Его слова вызвали во мне удивление, ничего подобного услышать от него я не ожидала.
— И что же во мне не так? — поинтересовалась я.
— Разве я сказал, что не так. Я сказал совсем другое.
— Я так вас поняла, Николай Михайлович, — пробормотала я.
— Наверное, это закономерно. Но когда я сказал, что вы не такая, как другие, я имел в виду, что ваша игра обычно более глубокая, чем ваши роли.
— Это хорошо или плохо?
— Только так и надо играть, — убежденно произнес Михайловский. — В актере должна быть глубина, я бы сказал — бездонность.
— Чего во мне нет, так это бездонности, — не согласилась я. На самом деле, я очень даже мелкая, как ручей.
— Возможно, — не стал спорить Михайловский. — Но всегда важно движение. Когда мы начинаем идти, то не знаем, где завершим его. Главное — не останавливаться. Но я хотел поговорить с вами не совсем об этом.
— Тогда о чем же?
— Мне кажется, с вами не все в порядке.
— И как вы это определили?
Михайловский в очередной раз взглянул на меня.
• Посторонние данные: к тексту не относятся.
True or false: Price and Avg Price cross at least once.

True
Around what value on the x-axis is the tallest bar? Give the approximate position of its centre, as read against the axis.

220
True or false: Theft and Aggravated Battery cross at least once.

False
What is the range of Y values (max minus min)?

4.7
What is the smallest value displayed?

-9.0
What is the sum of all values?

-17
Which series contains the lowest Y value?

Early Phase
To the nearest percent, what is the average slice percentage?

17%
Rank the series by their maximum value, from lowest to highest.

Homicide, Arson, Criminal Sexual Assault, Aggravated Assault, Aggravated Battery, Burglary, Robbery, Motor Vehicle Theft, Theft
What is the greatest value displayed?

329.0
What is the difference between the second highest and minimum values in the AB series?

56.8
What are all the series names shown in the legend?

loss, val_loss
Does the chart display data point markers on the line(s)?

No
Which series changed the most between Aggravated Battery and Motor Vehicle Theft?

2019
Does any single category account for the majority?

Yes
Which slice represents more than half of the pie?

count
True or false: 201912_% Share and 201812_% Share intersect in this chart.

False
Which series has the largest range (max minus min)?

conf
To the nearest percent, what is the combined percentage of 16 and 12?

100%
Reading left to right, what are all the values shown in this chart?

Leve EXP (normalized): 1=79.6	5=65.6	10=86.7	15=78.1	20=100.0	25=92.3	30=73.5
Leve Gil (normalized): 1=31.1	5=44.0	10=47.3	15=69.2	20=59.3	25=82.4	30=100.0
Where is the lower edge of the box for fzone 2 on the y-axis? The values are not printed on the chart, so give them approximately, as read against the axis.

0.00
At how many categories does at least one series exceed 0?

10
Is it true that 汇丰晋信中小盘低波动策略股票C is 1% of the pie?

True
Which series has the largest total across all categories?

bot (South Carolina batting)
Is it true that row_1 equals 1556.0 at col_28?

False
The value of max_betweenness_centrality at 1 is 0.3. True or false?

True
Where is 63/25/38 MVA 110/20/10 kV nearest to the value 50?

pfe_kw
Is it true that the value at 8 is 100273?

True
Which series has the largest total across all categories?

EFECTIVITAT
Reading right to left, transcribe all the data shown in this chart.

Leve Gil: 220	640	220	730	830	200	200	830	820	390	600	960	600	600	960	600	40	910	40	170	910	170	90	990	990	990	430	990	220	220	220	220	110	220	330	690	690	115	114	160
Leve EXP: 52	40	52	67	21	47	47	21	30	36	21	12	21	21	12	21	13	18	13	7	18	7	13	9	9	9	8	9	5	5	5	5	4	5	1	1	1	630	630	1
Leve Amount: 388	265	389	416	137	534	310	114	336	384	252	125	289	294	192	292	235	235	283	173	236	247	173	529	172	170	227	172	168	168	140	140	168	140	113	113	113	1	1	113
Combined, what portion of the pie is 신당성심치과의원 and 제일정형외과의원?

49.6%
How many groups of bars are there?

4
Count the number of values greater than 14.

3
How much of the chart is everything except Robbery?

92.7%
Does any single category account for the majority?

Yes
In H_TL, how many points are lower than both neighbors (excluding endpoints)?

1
— Да никак, просто смотрю на вас и вижу. Лично мне вполне достаточно.
Я ощутила растерянность, так как не знала, что отвечать. Наверное, вы уже поняли, что за словами я далеко не лезу, они сами косяками приплывают мне на язык, но сейчас они все разом вдруг куда-то исчезли.
— Послушай, девочка, — вместо меня произнес Михайловский тоном, каким он еще ни разу не говорил со мной. — Я много пережил в жизни, в том числе и по своей дури. Я сломался из-за какой-то особы легкого поведения. Вместо того, чтобы радоваться, что она ушла к другому, я на годы погрузился в депрессию. И испортил свою карьеру. А ведь у меня были очень хорошие предложения.
— Я знаю, Николай Михайлович.
— Если даже знаешь, то далеко не все. Но сейчас не об этом.
— А о чем?
— Не дай сломать себя, не обращай ни на кого внимания. Твой кризис — это на самом деле, не кризис, а выздоровление. Я в свое время этого не понял, и сполна наказан.
— Николай Михайлович, вы все равно остаетесь замечательным артистом! — горячо вступилась я за него. — Некоторые спектакли я смотрю только потому, что вы в них участвуете.
Впервые за весь наш очень серьезный разговор на лице моего собеседника появилась улыбка. Но быстро исчезла.
— Спасибо, Марта, но я знаю, что от меня в лучшем случае осталась половина. Да и разговор сейчас не обо мне. Еще раз повторю: не перепутайте кризис с выздоровлением. Я знаю, выздоравливать тяжелей, чем погружаться в кризисную пучину, но я уверен, у вас хватит сил, чтобы сохранить и приумножить себя. У меня вот их оказалось не достаточно. Это все, что я хотел вам сказать.
— Спасибо, Николай Михайлович, я вам очень благодарна за вашу поддержку. Вы правы, мне действительно сейчас нелегко.
— Нисколько не сомневаюсь.
— Можно я вас поцелую?
Михайловский второй раз улыбнулся за наш разговор.
— После поцелуев своей жены я мечтал именно о твоем поцелуе.
— Честное слово, даже не догадывалась.
— Я это не афишировал.
Я встала и поцеловала Михайловского. И почему-то подумала, что он старше меня всего-то на пятнадцать лет. По нынешним временам сущий пустяк. И когда в театре я выбирала мужчину, то может было бы лучше, если бы остановилась на нем. Особенно после того, как от него сбежала жена. Тогда он проявлял ко мне внимание, ему явно хотелось отвлечься с другой женщиной от своего несчастья. Но я уже жила с Эрикой, была в него влюблена, и никто другой меня не интересовал. А Михайловский к тому же в тот период был часто неопрятен, нередко не брит, а иногда от него пахло алкоголем. И хотя я понимала, что он прекрасный артист, это не приумножало в моих глазах его достоинства, особенно на фоне очевидных недостатков. Но теперь я понимаю, что чересчур упрощенно смотрела на ситуацию. Возможно, мы оба не сумели в тот момент разобраться в себе, и внешние обстоятельства, как обычно, оказались сильнее внутренних.